I would like to reply specifically to some of the points that have been raised by the hon. Member for Mid-Bedfordshire (Mr. Sayeed), but first I shall deal with the concerns about incineration raised by the hon. Member for Bexhill and Battle (Gregory Barker). I quite understand that if there is an application for an incinerator and a landfill site in his constituency, his constituents are bound to be concerned. As we have already discussed, incineration and landfill are not exactly popular measures. They are the kind of provisions that everyone understands we must have, but that everyone wants in some other place. The hon. Gentleman is right to say that the way to reduce this problem is to concentrate on the waste hierarchy, on minimisation and on re-use and recycling. He is wrong, however, to say that there are no financial instruments in place to encourage that. The way in which we have re-allocated landfill tax credits through the waste minimisation fund is among a range of measures that have brought about changes in relation to the minimisation of waste. We hope to see further progress in that direction.
Mr. Gummer : Could not the Minister have done much more had the Chancellor not made sure that increases in the landfill tax did not count towards the Minister's environmental aims? Will he have a word with the Chancellor about stealing this money from the environment to pay for other things?
The hon. Member for Mid-Bedfordshire asked about fines. Subject to developing an acceptable system for applying this, the Government will recycle back to local authorities any civil penalties that are incurred as a result of a failure to meet the targets set in the Bill. There will, therefore, be a recycling of money. I hope that answers the hon. Gentleman's question.
The hon. Member for Lewes (Norman Baker) made a constructive speech, and I take the points that he made. We need to take a holistic approach to all these issues. I understand his point about printer cartridges, an issue that has come up a few times. One of the problems involved in applying the WEEE directive to printer cartridges is that they are not classified as electrical equipment. There might, however, be other ways of dealing with the issue in terms of European directives. Discussions are under way, and I am not unsympathetic to his point. If we can make some progress on this, I would be only too happy to do so.

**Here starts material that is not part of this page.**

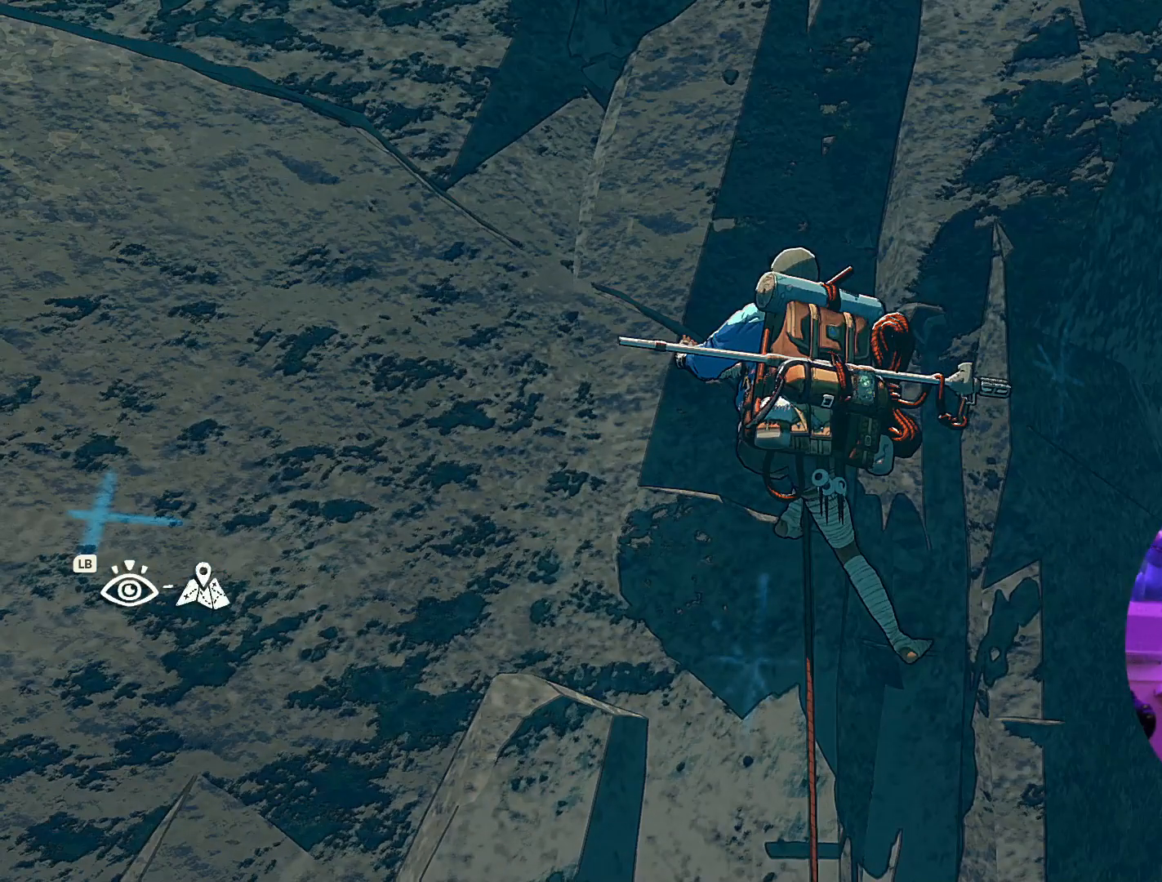
{"buttons": [], "left_stick": "center", "right_stick": "left", "events": [[250, "right_stick", "left"]]}
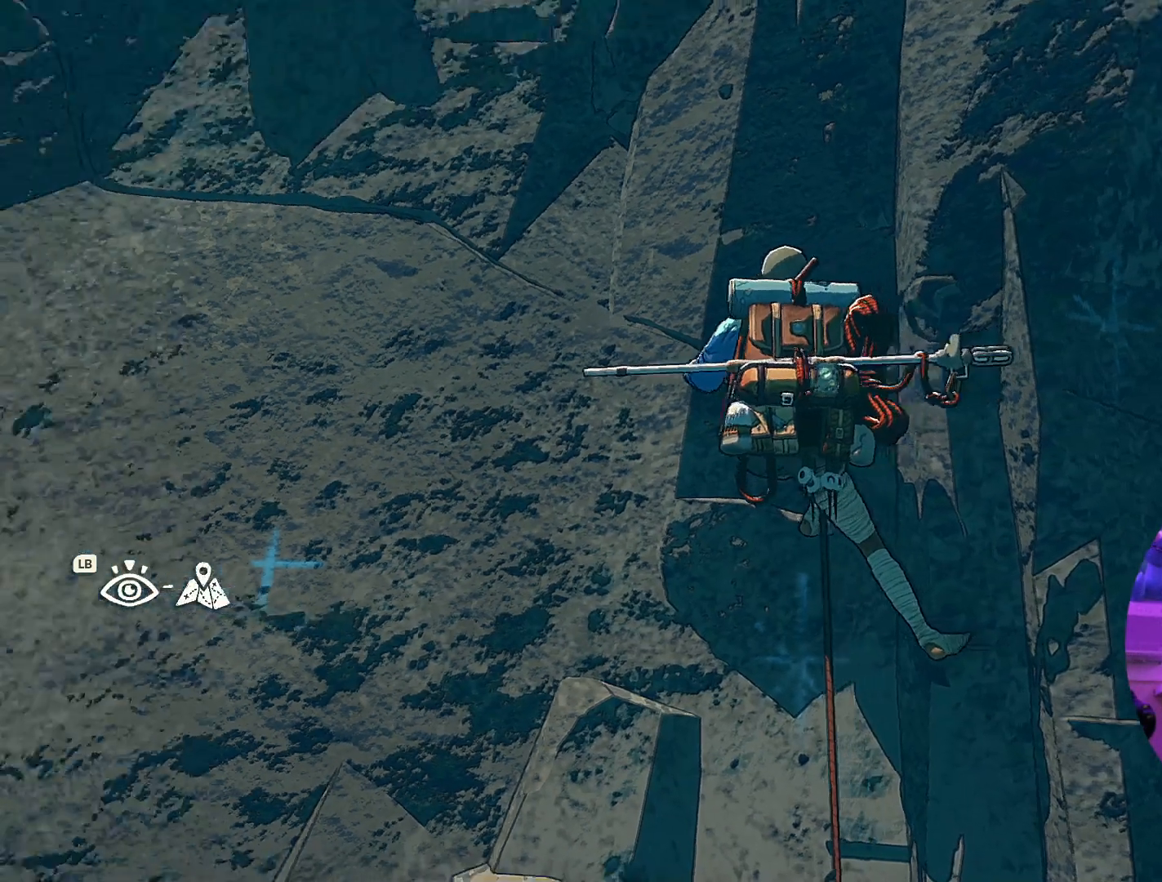
{"buttons": [], "left_stick": "center", "right_stick": "right", "events": [[267, "right_stick", "center"], [434, "right_stick", "right"]]}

I was a bit disappointed by the contribution from the hon. Member for Leominster (Mr. Wiggin), who has been a diligent member of the Committee and Opposition spokesperson, along with the hon. Member for Lewes. He has generally been constructive and approached the issues in a useful way. I have to say that I think that the hon. Member for Lewes was a little evasive on the incineration issue, but we will not go too far down that road now, as we are in constructive mode at the moment.
I say sincerely to hon. Members who talk about wrapping everything up into one Bill that I genuinely understand the logic in what they are saying, but there are serious practical issues that I would ask them to consider. Much as I enjoyed my discussions with Opposition Members in Committee, their proposal to wrap up in one Bill the various packaging directives, the landfill measures that we are dealing with here, and all the other work streams that I have emphasised are in progress would produce a Bill that would put the "Encyclopaedia Britannica" in the shade and would lock us up in Committee together for the next two years. Much as I enjoyed our discussion, there is a limit, and there is also the practical issue of how to scrutinise particular issues. We have approached the various directives in different ways at different times, so that they gain the proper scrutiny that they deserve.